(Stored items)
- - - - -
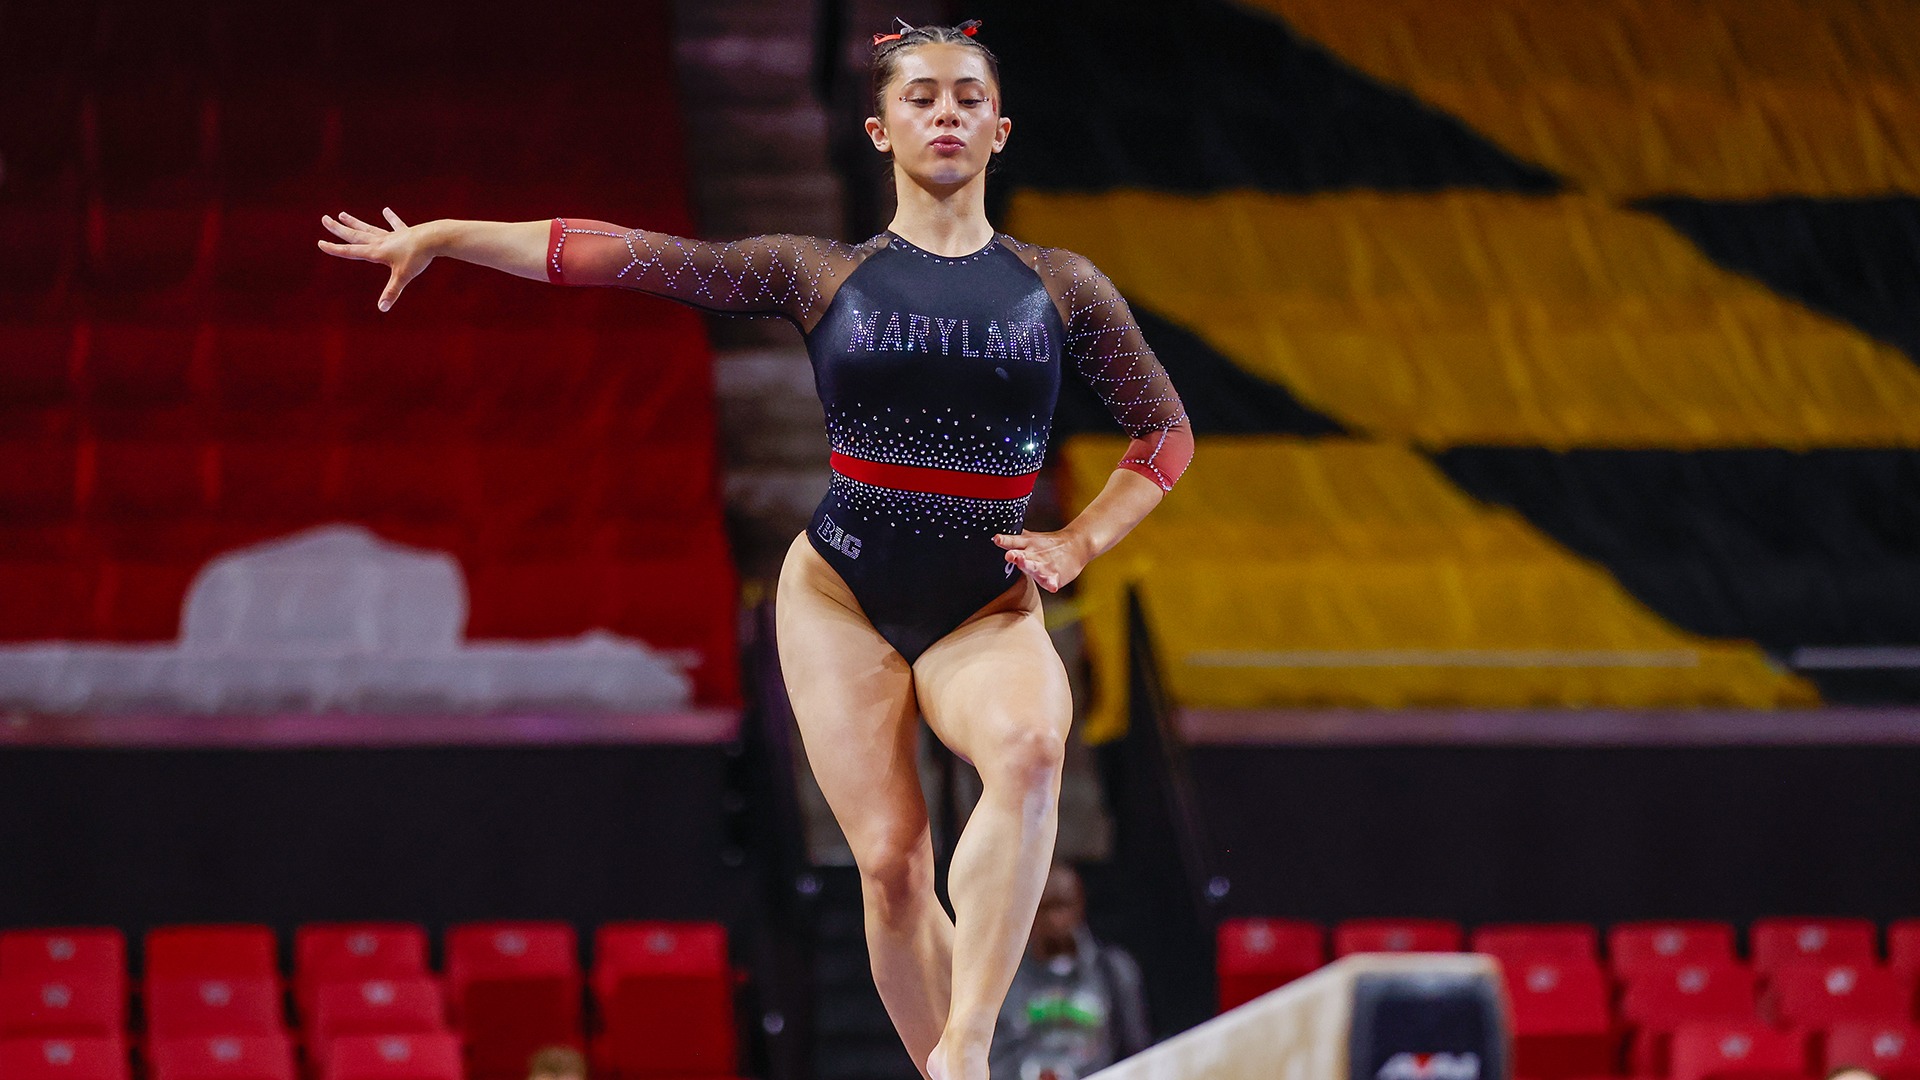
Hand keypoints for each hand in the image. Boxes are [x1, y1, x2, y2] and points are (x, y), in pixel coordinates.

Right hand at [317, 207, 431, 311]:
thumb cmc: (418, 258)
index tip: (320, 243)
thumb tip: (382, 308)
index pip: (351, 251)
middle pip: (355, 235)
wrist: (434, 238)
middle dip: (338, 229)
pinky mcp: (404, 232)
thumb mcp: (403, 277)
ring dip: (355, 222)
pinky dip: (390, 218)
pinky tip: (386, 210)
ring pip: (369, 228)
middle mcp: (381, 241)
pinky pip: (395, 224)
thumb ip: (392, 292)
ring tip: (342, 214)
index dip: (335, 249)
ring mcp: (392, 235)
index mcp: (376, 251)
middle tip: (324, 219)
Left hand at [992, 529, 1091, 592]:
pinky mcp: (1056, 576)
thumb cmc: (1048, 544)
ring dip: (1029, 566)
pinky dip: (1052, 583)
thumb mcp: (1030, 538)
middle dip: (1017, 556)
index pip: (1013, 541)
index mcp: (1027, 544)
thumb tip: (993, 535)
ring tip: (1023, 564)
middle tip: (1010, 555)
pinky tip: (1052, 587)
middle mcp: (1035, 554)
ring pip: (1036, 567)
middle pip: (1024, 555)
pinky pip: (1052, 581)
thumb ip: (1013, 539)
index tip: (997, 539)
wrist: (1077, 545)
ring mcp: (1046, 565)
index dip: (1004, 540)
- - - - -
# Work order
Find "middle" in the data above. Report each line where it appears.

# Result
middle pip: (355, 235)
middle dip: (338, 229)
middle mcp: (381, 241)
middle tip: (324, 219)
middle dip: (1017, 556)
middle tip: (1010, 555)
middle mcp: (1035, 554)
middle pip: (1024, 555)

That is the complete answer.